Tutto vero, da sottoscrivere. Benché la questione Giustizia sia molto più ampia e interessi aspetti soltanto all’apparenza meno importanti. Un esempio arriva proprio da Busto Arsizio, con la causa civile tra il Comune e le Coop. Una faccenda che se non avesse in ballo una richiesta milionaria di presunti danni sarebbe da ‘oggi le comiche’. In estrema sintesi: il sindaco Emanuele Antonelli, con l’asserito contributo dell’allora vice sindaco Isabella Tovaglieri e di alcuni dirigenti municipali, avrebbe brigato per ritardare l’apertura del supermercato di viale Duca D’Aosta. Il motivo? Non è mai stato chiarito, sempre che le accuse trovino fondamento di verità.

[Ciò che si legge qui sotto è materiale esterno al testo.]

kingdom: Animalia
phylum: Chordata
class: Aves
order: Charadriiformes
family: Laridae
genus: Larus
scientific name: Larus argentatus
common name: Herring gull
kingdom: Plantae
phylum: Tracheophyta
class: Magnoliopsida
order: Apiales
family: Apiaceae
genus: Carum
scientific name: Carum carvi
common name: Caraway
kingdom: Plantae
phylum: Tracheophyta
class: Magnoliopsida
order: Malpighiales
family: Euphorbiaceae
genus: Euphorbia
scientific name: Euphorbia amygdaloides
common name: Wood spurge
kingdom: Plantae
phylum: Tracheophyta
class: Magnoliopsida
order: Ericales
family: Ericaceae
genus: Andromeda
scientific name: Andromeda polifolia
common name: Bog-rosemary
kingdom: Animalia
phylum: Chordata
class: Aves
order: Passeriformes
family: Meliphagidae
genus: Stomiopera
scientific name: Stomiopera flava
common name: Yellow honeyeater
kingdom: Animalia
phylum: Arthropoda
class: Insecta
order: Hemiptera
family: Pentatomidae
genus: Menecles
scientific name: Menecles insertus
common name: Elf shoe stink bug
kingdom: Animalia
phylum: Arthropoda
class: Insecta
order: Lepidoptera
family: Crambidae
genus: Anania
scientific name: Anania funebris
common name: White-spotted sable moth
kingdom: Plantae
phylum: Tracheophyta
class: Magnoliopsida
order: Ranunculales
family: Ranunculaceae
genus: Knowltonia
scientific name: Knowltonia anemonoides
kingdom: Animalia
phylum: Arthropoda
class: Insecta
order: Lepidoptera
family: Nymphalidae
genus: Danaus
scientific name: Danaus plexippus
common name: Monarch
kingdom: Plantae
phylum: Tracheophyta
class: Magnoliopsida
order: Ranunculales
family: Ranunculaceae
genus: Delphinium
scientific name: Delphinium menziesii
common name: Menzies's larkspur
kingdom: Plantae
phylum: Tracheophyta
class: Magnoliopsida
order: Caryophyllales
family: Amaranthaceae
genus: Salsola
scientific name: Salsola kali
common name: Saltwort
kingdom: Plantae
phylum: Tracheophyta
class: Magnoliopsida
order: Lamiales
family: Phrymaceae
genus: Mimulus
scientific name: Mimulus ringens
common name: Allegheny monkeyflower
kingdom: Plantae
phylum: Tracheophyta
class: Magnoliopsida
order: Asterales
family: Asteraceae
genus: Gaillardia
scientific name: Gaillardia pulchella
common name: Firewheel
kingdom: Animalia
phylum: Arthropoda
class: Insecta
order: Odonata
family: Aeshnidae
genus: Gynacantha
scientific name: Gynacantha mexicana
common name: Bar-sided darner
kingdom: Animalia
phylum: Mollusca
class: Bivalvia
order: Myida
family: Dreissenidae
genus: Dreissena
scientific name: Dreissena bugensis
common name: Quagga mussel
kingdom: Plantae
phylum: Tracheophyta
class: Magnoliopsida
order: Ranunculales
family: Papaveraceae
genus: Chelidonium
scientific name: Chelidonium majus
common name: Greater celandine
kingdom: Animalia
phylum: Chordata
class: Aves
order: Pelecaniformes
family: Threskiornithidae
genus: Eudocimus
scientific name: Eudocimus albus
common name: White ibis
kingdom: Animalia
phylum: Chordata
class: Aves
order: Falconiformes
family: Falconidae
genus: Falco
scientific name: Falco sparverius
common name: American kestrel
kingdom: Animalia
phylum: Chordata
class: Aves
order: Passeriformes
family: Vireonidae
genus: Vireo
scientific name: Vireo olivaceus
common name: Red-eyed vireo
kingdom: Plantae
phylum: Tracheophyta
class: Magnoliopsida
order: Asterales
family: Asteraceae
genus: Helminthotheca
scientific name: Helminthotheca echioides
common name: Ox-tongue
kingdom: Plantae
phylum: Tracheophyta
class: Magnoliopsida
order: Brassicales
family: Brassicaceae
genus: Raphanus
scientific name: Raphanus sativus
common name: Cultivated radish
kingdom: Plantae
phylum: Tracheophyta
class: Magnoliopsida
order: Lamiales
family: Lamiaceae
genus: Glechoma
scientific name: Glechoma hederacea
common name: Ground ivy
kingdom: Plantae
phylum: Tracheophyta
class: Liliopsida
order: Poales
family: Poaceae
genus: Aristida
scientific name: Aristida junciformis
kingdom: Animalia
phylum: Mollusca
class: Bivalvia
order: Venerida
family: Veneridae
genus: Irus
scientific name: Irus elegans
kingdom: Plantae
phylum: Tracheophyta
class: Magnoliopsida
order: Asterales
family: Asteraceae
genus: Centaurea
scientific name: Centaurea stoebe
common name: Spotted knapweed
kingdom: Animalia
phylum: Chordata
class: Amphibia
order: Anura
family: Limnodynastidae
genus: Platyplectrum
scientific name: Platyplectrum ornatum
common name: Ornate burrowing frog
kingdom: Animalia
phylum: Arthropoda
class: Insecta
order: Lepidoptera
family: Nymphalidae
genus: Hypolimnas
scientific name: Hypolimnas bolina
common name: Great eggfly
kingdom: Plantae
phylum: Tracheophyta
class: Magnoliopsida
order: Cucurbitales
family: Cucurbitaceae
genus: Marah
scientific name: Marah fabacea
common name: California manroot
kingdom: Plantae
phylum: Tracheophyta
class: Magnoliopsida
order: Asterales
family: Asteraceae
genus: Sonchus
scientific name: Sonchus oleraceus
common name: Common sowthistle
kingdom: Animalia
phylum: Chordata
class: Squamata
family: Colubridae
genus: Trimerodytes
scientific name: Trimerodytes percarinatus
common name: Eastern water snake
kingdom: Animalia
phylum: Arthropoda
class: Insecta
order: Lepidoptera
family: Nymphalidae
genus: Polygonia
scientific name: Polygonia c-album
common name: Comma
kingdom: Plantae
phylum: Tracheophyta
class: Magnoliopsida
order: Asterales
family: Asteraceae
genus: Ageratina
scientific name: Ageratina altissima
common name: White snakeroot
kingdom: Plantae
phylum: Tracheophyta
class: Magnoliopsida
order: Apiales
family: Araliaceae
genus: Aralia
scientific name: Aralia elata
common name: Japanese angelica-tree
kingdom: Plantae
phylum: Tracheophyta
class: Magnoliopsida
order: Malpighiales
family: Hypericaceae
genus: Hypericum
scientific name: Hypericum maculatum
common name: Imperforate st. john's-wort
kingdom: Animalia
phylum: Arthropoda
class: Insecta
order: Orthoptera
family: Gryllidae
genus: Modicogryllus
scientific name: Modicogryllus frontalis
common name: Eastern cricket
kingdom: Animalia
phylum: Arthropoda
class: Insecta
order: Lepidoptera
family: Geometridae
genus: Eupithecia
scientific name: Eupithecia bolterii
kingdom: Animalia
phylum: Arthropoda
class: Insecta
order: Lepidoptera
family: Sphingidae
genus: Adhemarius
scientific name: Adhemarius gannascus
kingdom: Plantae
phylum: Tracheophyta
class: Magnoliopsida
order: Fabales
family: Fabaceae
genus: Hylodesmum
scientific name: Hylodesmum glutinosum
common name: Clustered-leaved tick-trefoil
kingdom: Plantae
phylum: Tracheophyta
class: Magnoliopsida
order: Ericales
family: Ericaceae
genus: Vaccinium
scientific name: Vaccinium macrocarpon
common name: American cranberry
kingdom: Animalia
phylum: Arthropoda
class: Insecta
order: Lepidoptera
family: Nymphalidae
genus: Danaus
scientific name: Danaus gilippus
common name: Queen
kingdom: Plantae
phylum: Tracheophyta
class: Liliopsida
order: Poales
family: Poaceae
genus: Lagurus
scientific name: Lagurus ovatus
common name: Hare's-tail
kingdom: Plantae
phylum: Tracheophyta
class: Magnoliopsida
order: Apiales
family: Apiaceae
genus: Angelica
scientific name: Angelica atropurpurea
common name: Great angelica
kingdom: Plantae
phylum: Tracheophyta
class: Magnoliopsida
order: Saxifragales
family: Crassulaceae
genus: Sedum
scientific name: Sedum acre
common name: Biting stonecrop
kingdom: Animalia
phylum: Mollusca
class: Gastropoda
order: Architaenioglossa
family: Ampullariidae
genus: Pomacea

Sul versante penale, cancellato il reato di abuso d’ufficio, il primo cittadino se l’è cavata alla grande.

Sotto il profilo civile si va avanti da alcuni anni, oramai. Un primo giudice, incaricato di dirimere il contenzioso, si è chiamato fuori per l’amicizia che lo lega al sindaco. Corretto. La sua dichiarazione di incompatibilità è però arrivata una manciata di giorni dalla prima udienza. Mesi persi senza che accadesse nulla, se non la sostituzione di un secondo giudice. Dopo altri intoppi e lungaggini, finalmente avviate le procedure, sentiti testimoni, strutturato il fascicolo processuale si è arrivati all’altro ieri con l’ordinanza del dottor Angelo Farina che “ritenuta la causa matura per la decisione, fissa per le precisazione delle conclusioni l’udienza del 24 marzo 2022”. Traduzione: sono nelle condizioni di emettere la sentenza, ma tra nove mesi o giù di lì. Tempi della giustizia civile, si dirà.

Nel frattempo però ci saranno le elezioni amministrative. Antonelli si ripresenta alle urne, com’è suo diritto. Il problema riguarda invece gli elettori, impossibilitati ad esprimere un voto consapevole: il sindaco si è adoperato per penalizzare la Coop, peraltro in possesso di regolari permessi di costruzione, o l’intera storia è frutto di una vergognosa invenzione? D’accordo, la modifica della norma esclude il reato penale, ma una sentenza civile sfavorevole a Palazzo Gilardoni implicherebbe comunque aspetti etici e comportamentali inaccettabili per un qualsiasi pubblico ufficiale, per di più un sindaco.

Sentiamo già le giustificazioni tecniche degli addetti ai lavori, a cominciare dal fatto che ai giudici non devono interessare le implicazioni politiche. Può essere, ma in un Paese civile certe situazioni non sono nemmeno ipotizzabili. Qui da noi, quando non sono i magistrati a sbagliare (e di errori giudiziari che riguardano i pubblici amministratori se ne contano a decine) si fa di tutto per tirare in là, spesso per dissimulare, intorbidire le acque, confondere. Ignorato l’istituto delle dimissioni, nessuno è colpevole fino a prova contraria, tutti – a cominciare dai giudici – hanno però il dovere di aiutare la gente a capire. Tanto per non avallare la sgradevolissime sensazione di essere presi in giro.